Data items
##########
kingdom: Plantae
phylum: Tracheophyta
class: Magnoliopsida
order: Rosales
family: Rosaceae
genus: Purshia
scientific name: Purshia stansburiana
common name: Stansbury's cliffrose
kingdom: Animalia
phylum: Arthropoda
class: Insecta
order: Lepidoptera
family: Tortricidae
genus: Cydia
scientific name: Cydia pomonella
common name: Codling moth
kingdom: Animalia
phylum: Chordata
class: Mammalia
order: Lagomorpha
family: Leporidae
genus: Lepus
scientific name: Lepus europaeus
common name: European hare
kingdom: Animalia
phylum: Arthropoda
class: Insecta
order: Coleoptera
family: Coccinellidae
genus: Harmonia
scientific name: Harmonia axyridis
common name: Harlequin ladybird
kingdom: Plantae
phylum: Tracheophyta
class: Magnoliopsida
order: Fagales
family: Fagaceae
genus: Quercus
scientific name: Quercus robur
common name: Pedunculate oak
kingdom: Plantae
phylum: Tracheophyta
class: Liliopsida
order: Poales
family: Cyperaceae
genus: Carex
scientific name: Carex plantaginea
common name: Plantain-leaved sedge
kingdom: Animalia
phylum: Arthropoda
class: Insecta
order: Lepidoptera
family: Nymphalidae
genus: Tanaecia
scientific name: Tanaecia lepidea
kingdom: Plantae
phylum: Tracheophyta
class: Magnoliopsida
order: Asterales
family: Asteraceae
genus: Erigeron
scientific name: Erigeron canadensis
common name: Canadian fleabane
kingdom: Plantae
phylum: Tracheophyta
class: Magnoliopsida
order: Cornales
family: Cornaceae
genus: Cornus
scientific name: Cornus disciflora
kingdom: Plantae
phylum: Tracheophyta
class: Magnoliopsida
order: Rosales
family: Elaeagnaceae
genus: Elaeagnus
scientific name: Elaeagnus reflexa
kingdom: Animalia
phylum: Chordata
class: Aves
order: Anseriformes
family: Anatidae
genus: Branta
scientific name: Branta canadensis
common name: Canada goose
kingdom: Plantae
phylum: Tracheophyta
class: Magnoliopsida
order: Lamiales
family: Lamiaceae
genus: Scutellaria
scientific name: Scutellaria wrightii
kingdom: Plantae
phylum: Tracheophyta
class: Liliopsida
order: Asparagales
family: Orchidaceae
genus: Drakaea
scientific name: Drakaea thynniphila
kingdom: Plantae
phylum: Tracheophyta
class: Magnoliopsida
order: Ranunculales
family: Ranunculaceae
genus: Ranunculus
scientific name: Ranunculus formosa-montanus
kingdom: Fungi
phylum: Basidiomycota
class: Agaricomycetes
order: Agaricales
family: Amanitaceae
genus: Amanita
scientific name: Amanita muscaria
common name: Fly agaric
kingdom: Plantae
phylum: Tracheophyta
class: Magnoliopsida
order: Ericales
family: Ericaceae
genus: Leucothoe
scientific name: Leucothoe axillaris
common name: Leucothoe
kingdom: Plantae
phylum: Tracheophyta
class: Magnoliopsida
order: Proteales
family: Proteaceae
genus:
##########
* **Exercise objective**
Output the lines of the listing as a JSON list of strings, one string per line with blank lines omitted, starting at the line with "genus: Tanaecia" and ending with the line with "family: Anatidae", both included.

* **Task response**
[
  "genus: Tanaecia",
  "scientific name: Tanaecia lepidea",
  "kingdom: Plantae",
  "phylum: Tracheophyta",
  "class: Magnoliopsida",
  "order: Asterales",
  "family: Asteraceae",
  "genus: Erigeron",
  "scientific name: Erigeron canadensis",
  "common name: Canadian fleabane",
  "kingdom: Plantae",
  "phylum: Tracheophyta",
  "class: Magnoliopsida",
  "order: Cornales",
  "family: Cornaceae",
  "genus: Cornus",
  "scientific name: Cornus disciflora",
  "kingdom: Plantae",
  "phylum: Tracheophyta",
  "class: Magnoliopsida",
  "order: Rosales",
  "family: Elaeagnaceae",
  "genus: Elaeagnus",
  "scientific name: Elaeagnus reflexa",
  "kingdom: Animalia",
  "phylum: Chordata",
  "class: Aves",
  "order: Anseriformes",
  "family: Anatidae"
]